The families claim the law not only violates parents’ rights to make medical decisions for their children, but is unconstitutional under the 14th Amendment by denying transgender youth “essential, and often lifesaving, medical treatment based on their sex and on their transgender status.” They also argue that the state has no rational or compelling basis behind enacting the ban.

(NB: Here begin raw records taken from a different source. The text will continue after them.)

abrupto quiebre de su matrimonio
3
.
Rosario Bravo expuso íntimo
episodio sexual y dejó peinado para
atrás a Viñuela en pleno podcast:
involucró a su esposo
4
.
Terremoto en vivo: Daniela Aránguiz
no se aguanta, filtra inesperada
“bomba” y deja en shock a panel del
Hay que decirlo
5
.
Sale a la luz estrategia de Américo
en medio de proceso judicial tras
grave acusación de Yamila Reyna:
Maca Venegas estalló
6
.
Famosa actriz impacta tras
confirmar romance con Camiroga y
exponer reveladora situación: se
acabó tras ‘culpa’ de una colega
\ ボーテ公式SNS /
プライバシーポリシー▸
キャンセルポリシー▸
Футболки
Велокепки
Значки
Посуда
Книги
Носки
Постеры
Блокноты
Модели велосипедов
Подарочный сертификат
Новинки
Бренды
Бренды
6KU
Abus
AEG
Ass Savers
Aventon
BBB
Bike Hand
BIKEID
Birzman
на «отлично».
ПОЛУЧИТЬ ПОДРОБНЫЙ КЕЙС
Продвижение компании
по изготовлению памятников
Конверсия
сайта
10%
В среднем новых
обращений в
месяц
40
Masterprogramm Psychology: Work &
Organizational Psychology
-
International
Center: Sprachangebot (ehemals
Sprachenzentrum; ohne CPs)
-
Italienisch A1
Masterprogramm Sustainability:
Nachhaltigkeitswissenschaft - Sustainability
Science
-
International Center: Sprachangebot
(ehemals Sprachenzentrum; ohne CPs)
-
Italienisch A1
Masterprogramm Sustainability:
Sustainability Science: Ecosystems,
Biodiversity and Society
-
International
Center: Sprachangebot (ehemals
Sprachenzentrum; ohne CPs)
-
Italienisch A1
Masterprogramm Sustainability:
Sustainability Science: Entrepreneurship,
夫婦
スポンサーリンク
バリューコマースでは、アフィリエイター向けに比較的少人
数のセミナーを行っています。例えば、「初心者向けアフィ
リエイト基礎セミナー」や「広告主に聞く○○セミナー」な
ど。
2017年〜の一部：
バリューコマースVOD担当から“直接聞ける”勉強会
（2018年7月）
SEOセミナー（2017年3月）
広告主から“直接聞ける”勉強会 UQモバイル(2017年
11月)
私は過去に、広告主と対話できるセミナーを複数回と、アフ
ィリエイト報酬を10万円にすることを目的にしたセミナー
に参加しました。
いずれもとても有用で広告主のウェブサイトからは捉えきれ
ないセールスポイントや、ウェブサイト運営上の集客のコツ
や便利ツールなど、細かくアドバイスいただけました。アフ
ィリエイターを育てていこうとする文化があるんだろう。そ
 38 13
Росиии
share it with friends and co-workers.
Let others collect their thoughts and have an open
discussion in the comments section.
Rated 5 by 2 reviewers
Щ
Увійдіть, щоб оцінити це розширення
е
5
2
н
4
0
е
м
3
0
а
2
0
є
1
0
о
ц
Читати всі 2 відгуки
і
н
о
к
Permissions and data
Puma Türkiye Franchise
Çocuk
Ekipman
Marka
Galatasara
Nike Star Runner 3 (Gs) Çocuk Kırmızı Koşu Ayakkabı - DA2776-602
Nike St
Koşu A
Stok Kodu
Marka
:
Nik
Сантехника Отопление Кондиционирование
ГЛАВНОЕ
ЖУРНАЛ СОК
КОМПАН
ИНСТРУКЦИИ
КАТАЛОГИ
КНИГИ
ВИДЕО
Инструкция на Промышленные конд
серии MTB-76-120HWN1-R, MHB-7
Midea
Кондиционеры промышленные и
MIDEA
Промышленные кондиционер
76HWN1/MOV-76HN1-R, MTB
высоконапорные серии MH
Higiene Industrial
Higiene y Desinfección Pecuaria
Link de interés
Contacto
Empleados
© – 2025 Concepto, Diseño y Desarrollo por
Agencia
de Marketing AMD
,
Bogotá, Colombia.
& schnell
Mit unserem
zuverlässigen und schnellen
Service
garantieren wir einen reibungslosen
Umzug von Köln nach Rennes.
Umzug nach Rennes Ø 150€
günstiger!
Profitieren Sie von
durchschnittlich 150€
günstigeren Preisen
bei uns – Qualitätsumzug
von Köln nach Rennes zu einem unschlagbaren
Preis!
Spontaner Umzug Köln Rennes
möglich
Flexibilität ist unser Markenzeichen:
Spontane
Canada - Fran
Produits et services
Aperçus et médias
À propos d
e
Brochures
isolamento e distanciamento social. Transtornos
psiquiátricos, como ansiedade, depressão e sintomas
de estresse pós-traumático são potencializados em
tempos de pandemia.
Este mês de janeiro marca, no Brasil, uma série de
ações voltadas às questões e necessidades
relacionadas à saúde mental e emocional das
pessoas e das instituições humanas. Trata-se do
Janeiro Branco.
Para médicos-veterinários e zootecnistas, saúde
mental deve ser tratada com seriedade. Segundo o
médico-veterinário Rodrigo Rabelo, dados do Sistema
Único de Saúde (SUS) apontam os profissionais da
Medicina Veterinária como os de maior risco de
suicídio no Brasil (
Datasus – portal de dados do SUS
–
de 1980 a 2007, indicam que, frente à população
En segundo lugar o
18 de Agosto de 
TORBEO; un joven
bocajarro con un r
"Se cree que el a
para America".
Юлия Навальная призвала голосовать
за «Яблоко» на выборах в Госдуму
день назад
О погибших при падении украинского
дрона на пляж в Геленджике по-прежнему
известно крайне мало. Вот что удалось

Defendants in the case include Caylee Noggle, the commissioner of the Georgia Department of Community Health and its nine board members, as well as the 16 governor-appointed members of the Georgia Composite Medical Board.

“They cannot show that the alleged right to cross-sex hormones for minors experiencing gender dysphoria is deeply rooted in our history and traditions,” attorney Jeffrey Harris from Virginia-based firm Consovoy McCarthy wrote in a brief for the state health officials opposing the plaintiffs' request for a preliminary injunction.

“Nor can plaintiffs show that the law discriminates on the basis of sex, since the law applies to all minors evenhandedly regardless of their sex, and individuals who identify as transgender are not a suspect class.”

The state argues the law aims to protect Georgia’s children from “controversial and experimental treatments that risk long-term, irreversible consequences to their health.”

During Thursday’s hearing on the temporary restraining order and preliminary injunction request before U.S. District Judge Sarah Geraghty, counsel representing the parents brought a pediatric endocrinologist and a pediatrics and adolescent medicine specialist to the stand to testify that such medical treatments are safe, established and necessary for treating minors with gender dysphoria.

Both medical professionals testified that providing treatment to minors is critical to help them live a happy and healthy life and to prevent them from suffering from extreme depression, anxiety, self-harm and suicide.

Attorneys for the state, however, were quick to point out some of the risks and permanent effects of hormone replacement therapies, such as breast development and the associated risks of breast cancer in those assigned the male gender at birth, and effects on fertility.

They also questioned the validity of the research on providing gender-affirming care to adolescents that the medical experts spoke of, because much of it is based on observational studies versus randomized control trials. There are also very few studies that have followed minors receiving gender-affirming care into adulthood.

Doctor Meredithe McNamara said that this is because running placebo trials would be difficult, as it would be too obvious to participants which ones received the hormone treatments and which did not.

“Many treatments are based on very low quality evidence, but the benefits of the care are tremendous,” said McNamara.

State attorneys also did not shy away from asking the witnesses about the $350 to $400 each of them are being paid per hour to testify in the plaintiffs' defense and in similar cases across the country.

The American Academy of Pediatrics and several national and state medical and mental health organizations filed an amicus curiae brief in support of the parent’s injunction request. They argue that the treatment protocols for gender dysphoria are laid out in established, evidence-based clinical guidelines.

“For adolescents with persistent gender dysphoria that worsens with the onset of puberty, gender-affirming care may include medical interventions to align their physiology with their gender identity,” the groups said in their amicus brief.

“Empirical evidence indicates that gender-affirming care, including gender-affirming medical interventions provided to carefully evaluated patients who meet diagnostic criteria, can alleviate clinically significant distress and lead to significant improvements in the mental health and overall well-being of adolescents with gender dysphoria.”

The hearing will continue Friday with more witnesses on both sides. Judge Geraghty did not signal whether she will issue a ruling from the bench or at a later date.